27 May 2009

Medical parole? What's it worth to you?

Earlier today Zeng Jinyan, wife of imprisoned Chinese human rights activist Hu Jia, reported that prison officials have rejected the family's most recent petition to seek medical parole for Hu, who suffers from hepatitis B and serious liver damage.

Zeng reports that an official told her: "Regardless of how serious his illness is, without major political environment, he has no chance of medical parole."

I'm not exactly sure what Zeng (or, rather, the unnamed official) means by "political environment" means here, but my interpretation is that officials at Beijing Municipality Prison won't release Hu early without getting orders from above to do so and that such orders would likely only be issued if China's top leadership considered it politically expedient to do so.

Or, reading between the lines: "Perhaps Hu Jia's serious medical condition would qualify him for medical parole if he weren't Hu Jia the renowned activist, but since Hu is so important to the international community, we are going to hold on to him as long as we can to see what we can get for him in return."

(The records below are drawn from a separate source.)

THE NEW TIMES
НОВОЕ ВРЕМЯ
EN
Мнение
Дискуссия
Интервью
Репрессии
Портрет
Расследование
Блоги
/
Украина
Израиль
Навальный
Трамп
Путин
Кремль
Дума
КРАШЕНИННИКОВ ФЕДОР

This mentality—which critics deride as "hostage diplomacy"—was a regular feature of the Jiang Zemin era, with splashy releases of political prisoners on the eve of state visits by world leaders like President Clinton. But it has been conspicuously missing under Hu Jintao's leadership. Hu has been reported to find the practice personally distasteful, but there are probably larger factors at work as well. These days, Beijing can offer foreign leaders much more than the release of a few political prisoners, especially in light of the global financial crisis. Another possible explanation would be that the current leadership has concerns that releasing prisoners might be read as a sign of weakness, particularly by the more conservative wing within the Communist Party. Certainly, a gene for political risk-taking appears to be absent from the current leadership's genetic make-up.

But, having said that, one cannot simply assume that a deal of some sort is totally out of the question. I'm guesing that the person who spoke to Zeng Jinyan is not in a position to know Hu Jintao's mind on the subject and was speaking in general terms, perhaps extrapolating from historical analogy. But a certain newly elected foreign leader who enjoys widespread popularity is slated to visit Beijing later this year. Perhaps personal intervention by this person would be just the kind of stimulus needed to convince Beijing to part with one of its most "valuable" political prisoners.